In the entries below, find every line holding the string "firmei" and collect it.
================
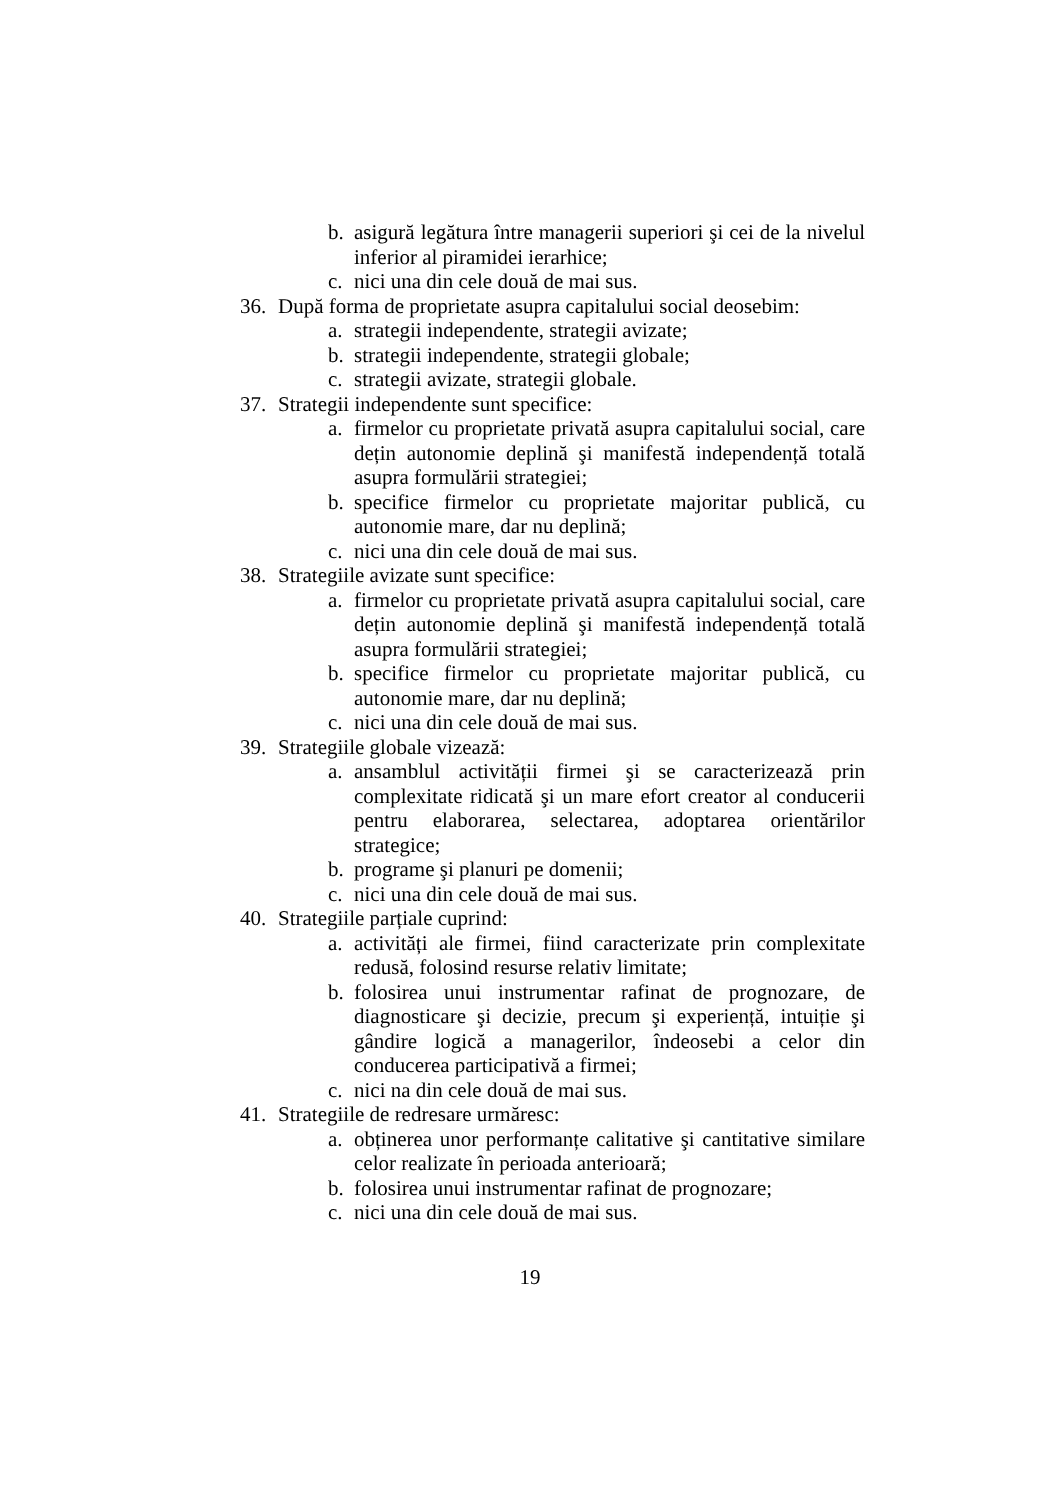b. asigură legătura între managerii superiori şi cei de la nivelul inferior al piramidei ierarhice;
c. nici una din cele două de mai sus.
36. După forma de proprietate asupra capitalului social deosebim:
a. strategii independente, strategii avizate;
b. strategii independente, strategii globale;
c. strategii avizate, strategii globale.
37. Strategii independente sunt specifice:
a. firmelor cu proprietate privată asupra capitalului social, care dețin autonomie deplină şi manifestă independență totală asupra formulării strategiei;
b. specifice firmelor cu proprietate majoritar publică, cu autonomie mare, dar nu deplină;
c. nici una din cele două de mai sus.
38. Strategiile avizate sunt specifice:
a. firmelor cu proprietate privată asupra capitalului social, care dețin autonomie deplină şi manifestă independență totală asupra formulării strategiei;
b. specifice firmelor cu proprietate majoritar publică, cu autonomie mare, dar nu deplină;
c. nici una din cele două de mai sus.
39. Strategiile globale vizează:
a. ansamblul activității firmei şi se caracterizează prin complexitate ridicată şi un mare efort creator al conducerii pentru elaborarea, selectarea, adoptarea orientărilor strategice;
b. programe şi planuri pe domenii;
c. nici una din cele două de mai sus.
40. Strategiile parțiale cuprind:
a. activități ale firmei, fiind caracterizate prin complexitate redusă, folosind resurse relativ limitate;
b. folosirea unui instrumentar rafinat de prognozare, de diagnosticare şi decizie, precum şi experiență, intuiție şi gândire logică a managerilor, îndeosebi a celor din conducerea participativă a firmei;
c. nici na din cele două de mai sus.
41. Strategiile de redresare urmăresc:
a. obținerea unor performanțe calitative şi cantitative similare celor realizate în perioada anterioară;
b. folosirea unui instrumentar rafinat de prognozare;
c. nici una din cele două de mai sus.
19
================
=== ANSWER SPACE ===
a. ansamblul activității firmei şi se caracterizează prin complexitate ridicată şi un mare efort creator al conducerii pentru elaborarea, selectarea, adoptarea orientărilor strategice;
a. activități ale firmei, fiind caracterizate prin complexitate redusă, folosind resurse relativ limitate;
b. folosirea unui instrumentar rafinat de prognozare, de diagnosticare şi decizie, precum şi experiență, intuiție şi gândire logică a managerilor, îndeosebi a celor din conducerea participativă a firmei;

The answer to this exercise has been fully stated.